*** Opening of Extracted entries ***

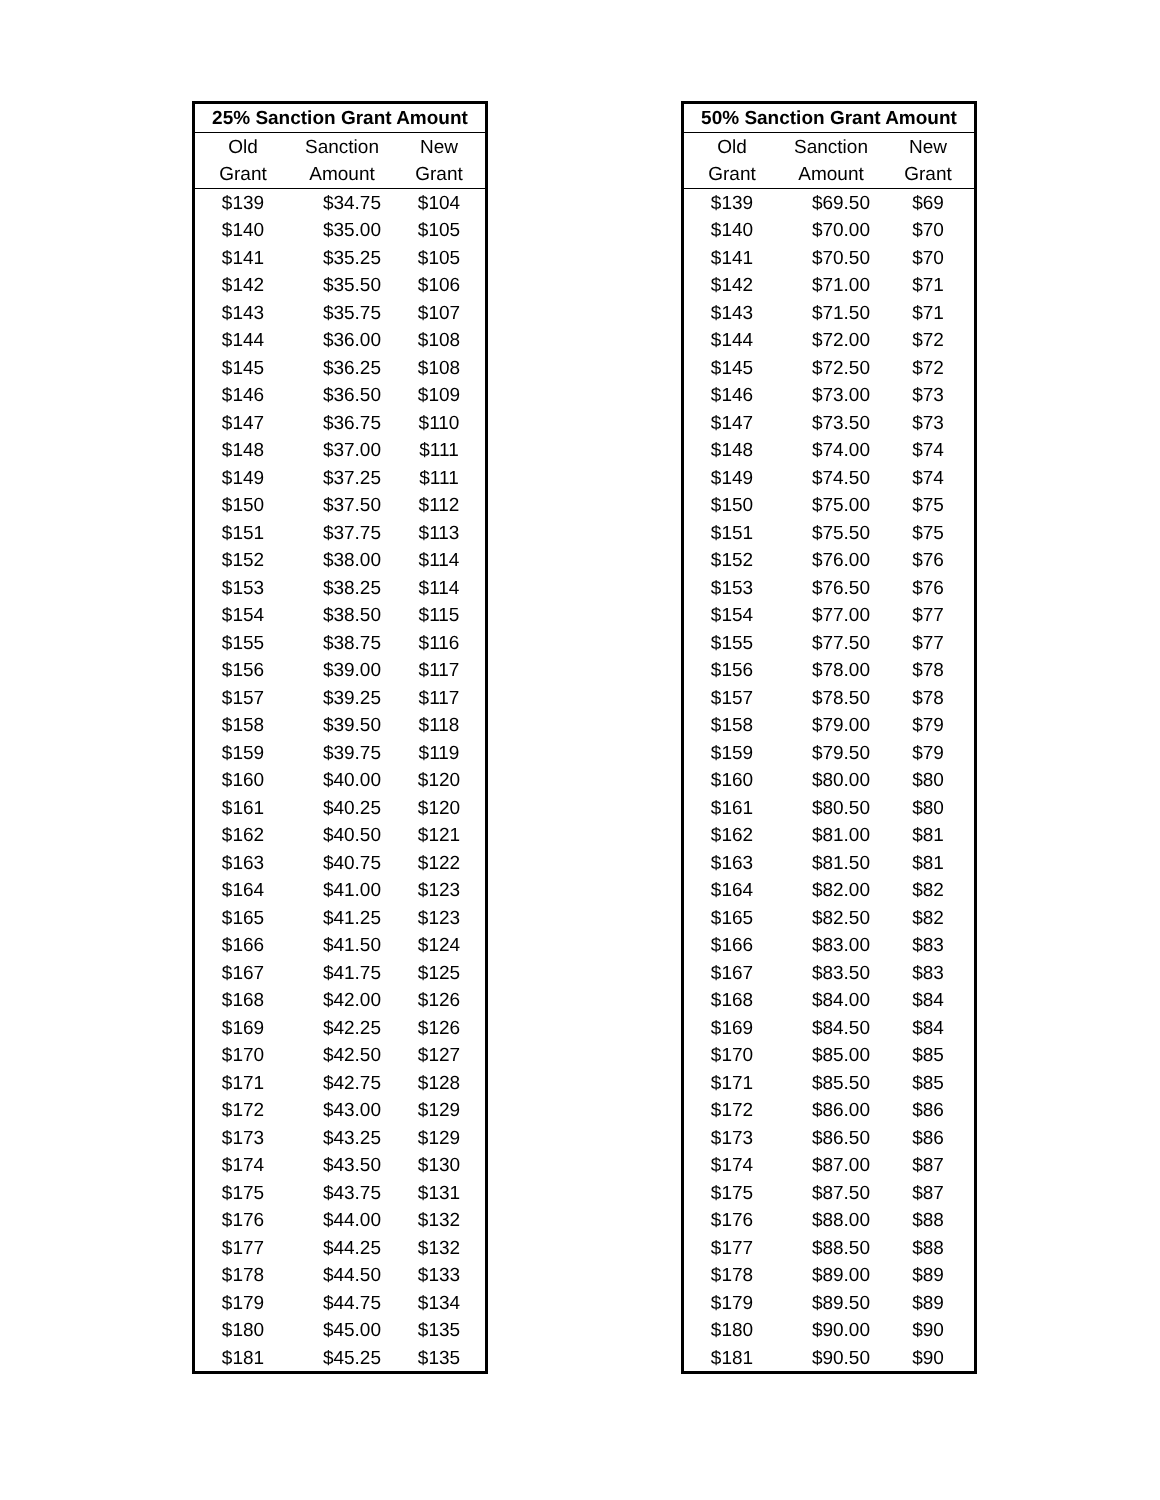| 25% Sanction Grant Amount | | |
| --- | --- | --- |
| Old | Sanction | New |
| Grant | Amount | Grant |
| $139 | $34.75 | $104 |
| $140 | $35.00 | $105 |
| $141 | $35.25 | $105 |
| $142 | $35.50 | $106 |
| $143 | $35.75 | $107 |
| $144 | $36.00 | $108 |
| $145 | $36.25 | $108 |
| $146 | $36.50 | $109 |
| $147 | $36.75 | $110 |
| $148 | $37.00 | $111 |
| $149 | $37.25 | $111 |
| $150 | $37.50 | $112 |
| $151 | $37.75 | $113 |
| $152 | $38.00 | $114 |
| $153 | $38.25 | $114 |
| $154 | $38.50 | $115 |
| $155 | $38.75 | $116 |
| $156 | $39.00 | $117 |
| $157 | $39.25 | $117 |
| $158 | $39.50 | $118 |
| $159 | $39.75 | $119 |
| $160 | $40.00 | $120 |
| $161 | $40.25 | $120 |
| $162 | $40.50 | $121 |
| $163 | $40.75 | $122 |
| $164 | $41.00 | $123 |
| $165 | $41.25 | $123 |
| $166 | $41.50 | $124 |
| $167 | $41.75 | $125 |
| $168 | $42.00 | $126 |
| $169 | $42.25 | $126 |
| $170 | $42.50 | $127 |
| $171 | $42.75 | $128 |
| $172 | $43.00 | $129 |
| $173 | $43.25 | $129 |
| $174 | $43.50 | $130 |
| $175 | $43.75 | $131 |
| $176 | $44.00 | $132 |
| $177 | $44.25 | $132 |
| $178 | $44.50 | $133 |
| $179 | $44.75 | $134 |
| $180 | $45.00 | $135 |
| $181 | $45.25 | $135 |
| 50% Sanction Grant Amount | | |
| --- | --- | --- |
| Old | Sanction | New |
| Grant | Amount | Grant |
| $139 | $69.50 | $69 |
| $140 | $70.00 | $70 |
| $141 | $70.50 | $70 |
| $142 | $71.00 | $71 |
| $143 | $71.50 | $71 |
| $144 | $72.00 | $72 |
| $145 | $72.50 | $72 |
| $146 | $73.00 | $73 |
| $147 | $73.50 | $73 |
| $148 | $74.00 | $74 |
| $149 | $74.50 | $74 |
| $150 | $75.00 | $75 |
| $151 | $75.50 | $75 |
| $152 | $76.00 | $76 |
| $153 | $76.50 | $76 |
| $154 | $77.00 | $77 |
| $155 | $77.50 | $77 |
| $156 | $78.00 | $78 |
| $157 | $78.50 | $78 |
| $158 | $79.00 | $79 |
| $159 | $79.50 | $79 |
| $160 | $80.00 | $80 |
| $161 | $80.50 | $80 |
| $162 | $81.00 | $81 |
| $163 | $81.50 | $81 |
| $164 | $82.00 | $82 |
| $165 | $82.50 | $82 |
| $166 | $83.00 | $83 |
| $167 | $83.50 | $83 |
| $168 | $84.00 | $84 |
| $169 | $84.50 | $84 |
| $170 | $85.00 | $85 |
| $171 | $85.50 | $85 |
| $172 | $86.00 | $86 |
| $173 | $86.50 | $86 |
| $174 | $87.00 | $87 |
| $175 | $87.50 | $87 |
| $176 | $88.00 | $88 |
| $177 | $88.50 | $88 |
| $178 | $89.00 | $89 |
| $179 | $89.50 | $89 |
| $180 | $90.00 | $90 |
| $181 | $90.50 | $90 |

*** Close of Extracted entries ***

» What you will do: A word-for-word copy of the data above is needed, one that omits the pictures.

» Response area:
| 25% Sanction Grant Amount | | |
| --- | --- | --- |
| Old | Sanction | New |
| Grant | Amount | Grant |
| $139 | $34.75 | $104 |
| $140 | $35.00 | $105 |
| $141 | $35.25 | $105 |
| $142 | $35.50 | $106 |
| $143 | $35.75 | $107 |
| $144 | $36.00 | $108 |
| $145 | $36.25 | $108 |
| $146 | $36.50 | $109 |
| $147 | $36.75 | $110 |
| $148 | $37.00 | $111 |
| $149 | $37.25 | $111 |
| $150 | $37.50 | $112 |
| $151 | $37.75 | $113 |
| $152 | $38.00 | $114 |
| $153 | $38.25 | $114 |
| $154 | $38.50 | $115 |
| $155 | $38.75 | $116 |
| $156 | $39.00 | $117 |
| $157 | $39.25 | $117 |
| $158 | $39.50 | $118 |
| $159 | $39.75 | $119 |
| $160 | $40.00 | $120 |
| $161 | $40.25 | $120 |
| $162 | $40.50 | $121 |
| $163 | $40.75 | $122 |
| $164 | $41.00 | $123 |
| $165 | $41.25 | $123 |
| $166 | $41.50 | $124 |
| $167 | $41.75 | $125 |
| $168 | $42.00 | $126 |
| $169 | $42.25 | $126 |
| $170 | $42.50 | $127 |
| $171 | $42.75 | $128 |
| $172 | $43.00 | $129 |
| $173 | $43.25 | $129 |
| $174 | $43.50 | $130 |
| $175 | $43.75 | $131 |
| $176 | $44.00 | $132 |
| $177 | $44.25 | $132 |
| $178 | $44.50 | $133 |
| $179 | $44.75 | $134 |
| $180 | $45.00 | $135 |
| $181 | $45.25 | $135 |
| 50% Sanction Grant Amount | | |
| --- | --- | --- |
| Old | Sanction | New |
| Grant | Amount | Grant |
| $139 | $69.50 | $69 |
| $140 | $70.00 | $70 |
| $141 | $70.50 | $70 |
| $142 | $71.00 | $71 |
| $143 | $71.50 | $71 |
| $144 | $72.00 | $72 |
| $145 | $72.50 | $72 |
| $146 | $73.00 | $73 |
| $147 | $73.50 | $73 |
| $148 | $74.00 | $74 |
| $149 | $74.50 | $74 |
| $150 | $75.00 | $75 |
| $151 | $75.50 | $75 |
| $152 | $76.00 | $76 |
| $153 | $76.50 | $76 |
| $154 | $77.00 | $77 |
| $155 | $77.50 | $77 |
| $156 | $78.00 | $78 |
| $157 | $78.50 | $78 |
| $158 | $79.00 | $79 |
| $159 | $79.50 | $79 |
| $160 | $80.00 | $80 |
| $161 | $80.50 | $80 |
| $162 | $81.00 | $81 |
| $163 | $81.50 | $81 |
| $164 | $82.00 | $82 |
| $165 | $82.50 | $82 |
| $166 | $83.00 | $83 |
| $167 | $83.50 | $83 |
| $168 | $84.00 | $84 |
| $169 | $84.50 | $84 |
| $170 | $85.00 | $85 |
| $171 | $85.50 | $85 |
| $172 | $86.00 | $86 |
| $173 | $86.50 | $86 |
| $174 | $87.00 | $87 |
| $175 | $87.50 | $87 |
| $176 | $88.00 | $88 |
| $177 | $88.50 | $88 |
| $178 | $89.00 | $89 |
| $179 | $89.50 | $89 |
| $180 | $90.00 | $90 |
| $181 | $90.50 | $90 |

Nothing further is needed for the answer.